▶ **DESCRIPTION OF THE TASK**
Return all of the data exactly, omitting any images.

----- EXCERPTED DATA

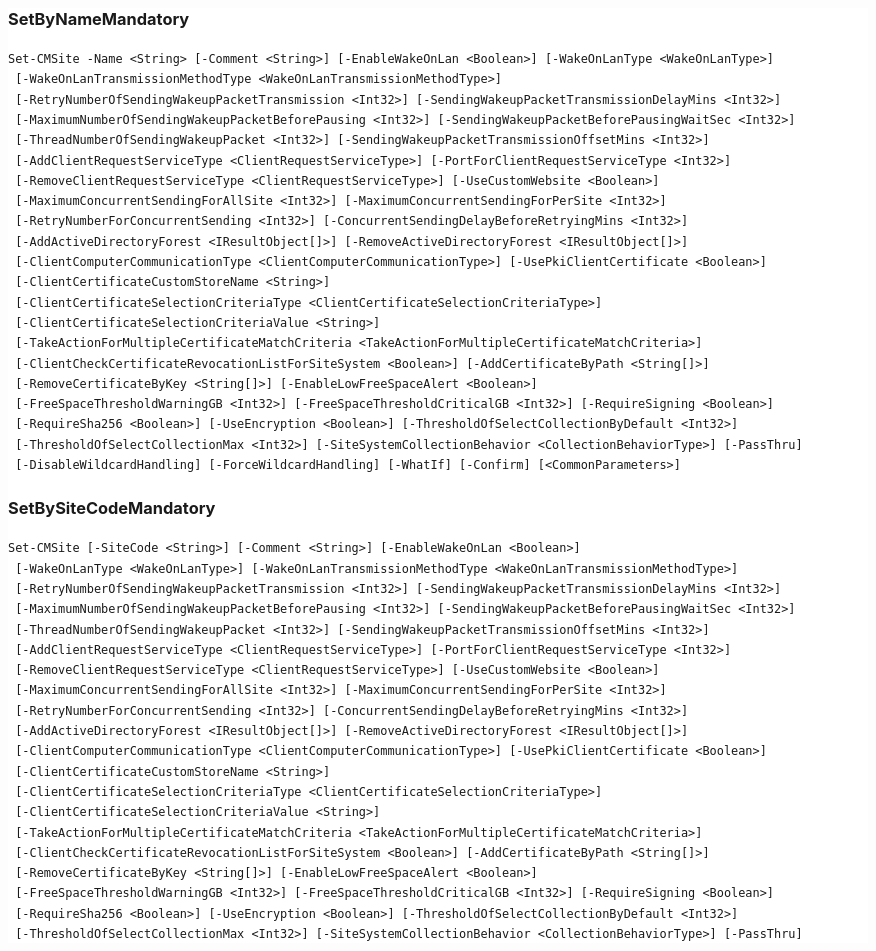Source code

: ### SetByNameMandatory
```
Set-CMSite -Name <String> [-Comment <String>] [-EnableWakeOnLan <Boolean>] [-WakeOnLanType <WakeOnLanType>]
 [-WakeOnLanTransmissionMethodType <WakeOnLanTransmissionMethodType>]
 [-RetryNumberOfSendingWakeupPacketTransmission <Int32>] [-SendingWakeupPacketTransmissionDelayMins <Int32>]
 [-MaximumNumberOfSendingWakeupPacketBeforePausing <Int32>] [-SendingWakeupPacketBeforePausingWaitSec <Int32>]
 [-ThreadNumberOfSendingWakeupPacket <Int32>] [-SendingWakeupPacketTransmissionOffsetMins <Int32>]
 [-AddClientRequestServiceType <ClientRequestServiceType>] [-PortForClientRequestServiceType <Int32>]
 [-RemoveClientRequestServiceType <ClientRequestServiceType>] [-UseCustomWebsite <Boolean>]
 [-MaximumConcurrentSendingForAllSite <Int32>] [-MaximumConcurrentSendingForPerSite <Int32>]
 [-RetryNumberForConcurrentSending <Int32>] [-ConcurrentSendingDelayBeforeRetryingMins <Int32>]
 [-AddActiveDirectoryForest <IResultObject[]>] [-RemoveActiveDirectoryForest <IResultObject[]>]
 [-ClientComputerCommunicationType <ClientComputerCommunicationType>] [-UsePkiClientCertificate <Boolean>]
 [-ClientCertificateCustomStoreName <String>]
 [-ClientCertificateSelectionCriteriaType <ClientCertificateSelectionCriteriaType>]
 [-ClientCertificateSelectionCriteriaValue <String>]
 [-TakeActionForMultipleCertificateMatchCriteria <TakeActionForMultipleCertificateMatchCriteria>]
 [-ClientCheckCertificateRevocationListForSiteSystem <Boolean>] [-AddCertificateByPath <String[]>]
 [-RemoveCertificateByKey <String[]>] [-EnableLowFreeSpaceAlert <Boolean>]
 [-FreeSpaceThresholdWarningGB <Int32>] [-FreeSpaceThresholdCriticalGB <Int32>] [-RequireSigning <Boolean>]
 [-RequireSha256 <Boolean>] [-UseEncryption <Boolean>] [-ThresholdOfSelectCollectionByDefault <Int32>]
 [-ThresholdOfSelectCollectionMax <Int32>] [-SiteSystemCollectionBehavior <CollectionBehaviorType>] [-PassThru]
 [-DisableWildcardHandling] [-ForceWildcardHandling] [-WhatIf] [-Confirm] [<CommonParameters>]
```

### SetBySiteCodeMandatory
```
Set-CMSite [-SiteCode <String>] [-Comment <String>] [-EnableWakeOnLan <Boolean>]
 [-WakeOnLanType <WakeOnLanType>] [-WakeOnLanTransmissionMethodType <WakeOnLanTransmissionMethodType>]
 [-RetryNumberOfSendingWakeupPacketTransmission <Int32>] [-SendingWakeupPacketTransmissionDelayMins <Int32>]
 [-MaximumNumberOfSendingWakeupPacketBeforePausing <Int32>] [-SendingWakeupPacketBeforePausingWaitSec <Int32>]
 [-ThreadNumberOfSendingWakeupPacket <Int32>] [-SendingWakeupPacketTransmissionOffsetMins <Int32>]
 [-AddClientRequestServiceType <ClientRequestServiceType>] [-PortForClientRequestServiceType <Int32>]
 [-RemoveClientRequestServiceType <ClientRequestServiceType>] [-UseCustomWebsite <Boolean>]
 [-MaximumConcurrentSendingForAllSite <Int32>] [-MaximumConcurrentSendingForPerSite <Int32>]
 [-RetryNumberForConcurrentSending <Int32>] [-ConcurrentSendingDelayBeforeRetryingMins <Int32>]
 [-AddActiveDirectoryForest <IResultObject[]>] [-RemoveActiveDirectoryForest <IResultObject[]>]
 [-ClientComputerCommunicationType <ClientComputerCommunicationType>] [-UsePkiClientCertificate <Boolean>]
 [-ClientCertificateCustomStoreName <String>]
 [-ClientCertificateSelectionCriteriaType <ClientCertificateSelectionCriteriaType>]
 [-ClientCertificateSelectionCriteriaValue <String>]
 [-TakeActionForMultipleCertificateMatchCriteria <TakeActionForMultipleCertificateMatchCriteria>]
 [-ClientCheckCertificateRevocationListForSiteSystem <Boolean>] [-AddCertificateByPath <String[]>]
 [-RemoveCertificateByKey <String[]>] [-EnableLowFreeSpaceAlert <Boolean>]
 [-FreeSpaceThresholdWarningGB <Int32>] [-FreeSpaceThresholdCriticalGB <Int32>] [-RequireSigning <Boolean>]
 [-RequireSha256 <Boolean>] [-UseEncryption <Boolean>] [-ThresholdOfSelectCollectionByDefault <Int32>]
 [-ThresholdOfSelectCollectionMax <Int32>] [-SiteSystemCollectionBehavior <CollectionBehaviorType>] [-PassThru]
```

----------

▶ **RESULT OF THE EXERCISE**
Source code

: ### SetByNameMandatory
```
Set-CMSite -Name <String> [-Comment <String>] [-EnableWakeOnLan <Boolean>] [-WakeOnLanType <WakeOnLanType>]
 [-WakeOnLanTransmissionMethodType <WakeOnLanTransmissionMethodType>]
 [-RetryNumberOfSendingWakeupPacketTransmission <Int32>] [-SendingWakeupPacketTransmissionDelayMins <Int32>]
 [-MaximumNumberOfSendingWakeupPacketBeforePausing <Int32>] [-SendingWakeupPacketBeforePausingWaitSec <Int32>]
 [-ThreadNumberOfSendingWakeupPacket <Int32>] [-SendingWakeupPacketTransmissionOffsetMins <Int32>]
 [-AddClientRequestServiceType <ClientRequestServiceType>] [-PortForClientRequestServiceType <Int32>]
 [-RemoveClientRequestServiceType <ClientRequestServiceType>] [-UseCustomWebsite <Boolean>]
 [-MaximumConcurrentSendingForAllSite <Int32>] [-MaximumConcurrentSendingForPerSite <Int32>]
 [-RetryNumberForConcurrentSending <Int32>] [-ConcurrentSendingDelayBeforeRetryingMins <Int32>]
 [-AddActiveDirectoryForest <IResultObject[]>] [-RemoveActiveDirectoryForest <IResultObject[]>]
 [-ClientComputerCommunicationType <ClientComputerCommunicationType>] [-UsePkiClientCertificate <Boolean>]
 [-ClientCertificateCustomStoreName <String>]
 [-ClientCertificateSelectionCriteriaType <ClientCertificateSelectionCriteriaType>]
 [-ClientCertificateSelectionCriteriaValue <String>]
 [-TakeActionForMultipleCertificateMatchCriteria <TakeActionForMultipleCertificateMatchCriteria>]
 [-ClientCheckCertificateRevocationListForSiteSystem <Boolean>] [-AddCertificateByPath <String[]>]
 [-RemoveCertificateByKey <String[]>] [-EnableLowFreeSpaceAlert <Boolean>]
 [-FreeSpaceThresholdWarningGB <Int32>] [-FreeSpaceThresholdCriticalGB <Int32>] [-RequireSigning <Boolean>]
 [-RequireSha256 <Boolean>] [-UseEncryption <Boolean>] [-ThresholdOfSelectCollectionByDefault <Int32>]
 [-ThresholdOfSelectCollectionMax <Int32>] [-SiteSystemCollectionBehavior <CollectionBehaviorType>] [-PassThru]
 [-DisableWildcardHandling] [-ForceWildcardHandling] [-WhatIf] [-Confirm] [<CommonParameters>]
```

### SetBySiteCodeMandatory
```
Set-CMSite [-SiteCode <String>] [-Comment <String>] [-EnableWakeOnLan <Boolean>]
 [-WakeOnLanType <WakeOnLanType>] [-WakeOnLanTransmissionMethodType <WakeOnLanTransmissionMethodType>]
 [-RetryNumberOfSendingWakeupPacketTransmission <Int32>] [-SendingWakeupPacketTransmissionDelayMins <Int32>]
 [-MaximumNumberOfSendingWakeupPacketBeforePausing <Int32>] [-SendingWakeupPacketBeforePausingWaitSec <Int32>]
 [-ThreadNumberOfSendingWakeupPacket <Int32>] [-SendingWakeupPacketTransmissionOffsetMins <Int32>]
 [-AddClientRequestServiceType <ClientRequestServiceType>] [-PortForClientRequestServiceType <Int32>]
 [-RemoveClientRequestServiceType <ClientRequestServiceType>] [-UseCustomWebsite <Boolean>]
 [-MaximumConcurrentSendingForAllSite <Int32>] [-MaximumConcurrentSendingForPerSite <Int32>]
 [-RetryNumberForConcurrentSending <Int32>] [-ConcurrentSendingDelayBeforeRetryingMins <Int32>]
 [-AddActiveDirectoryForest <IResultObject[]>] [-RemoveActiveDirectoryForest <IResultObject[]>]
 [-ClientComputerCommunicationType <ClientComputerCommunicationType>] [-UsePkiClientCertificate <Boolean>]
 [-ClientCertificateCustomStoreName <String>]
 [-ClientCertificateSelectionCriteriaType <ClientCertificateSelectionCriteriaType>]
 [-ClientCertificateSelectionCriteriaValue <String>]
 [-TakeActionForMultipleCertificateMatchCriteria <TakeActionForMultipleCertificateMatchCriteria>]
 [-ClientCheckCertificateRevocationListForSiteSystem <Boolean>] [-AddCertificateByPath <String[]>]
 [-RemoveCertificateByKey <String[]>] [-EnableLowFreeSpaceAlert <Boolean>]
 [-FreeSpaceThresholdWarningGB <Int32>] [-FreeSpaceThresholdCriticalGB <Int32>] [-RequireSigning <Boolean>]
 [-RequireSha256 <Boolean>] [-UseEncryption <Boolean>] [-ThresholdOfSelectCollectionByDefault <Int32>]
 [-ThresholdOfSelectCollectionMax <Int32>] [-SiteSystemCollectionBehavior <CollectionBehaviorType>] [-PassThru]
```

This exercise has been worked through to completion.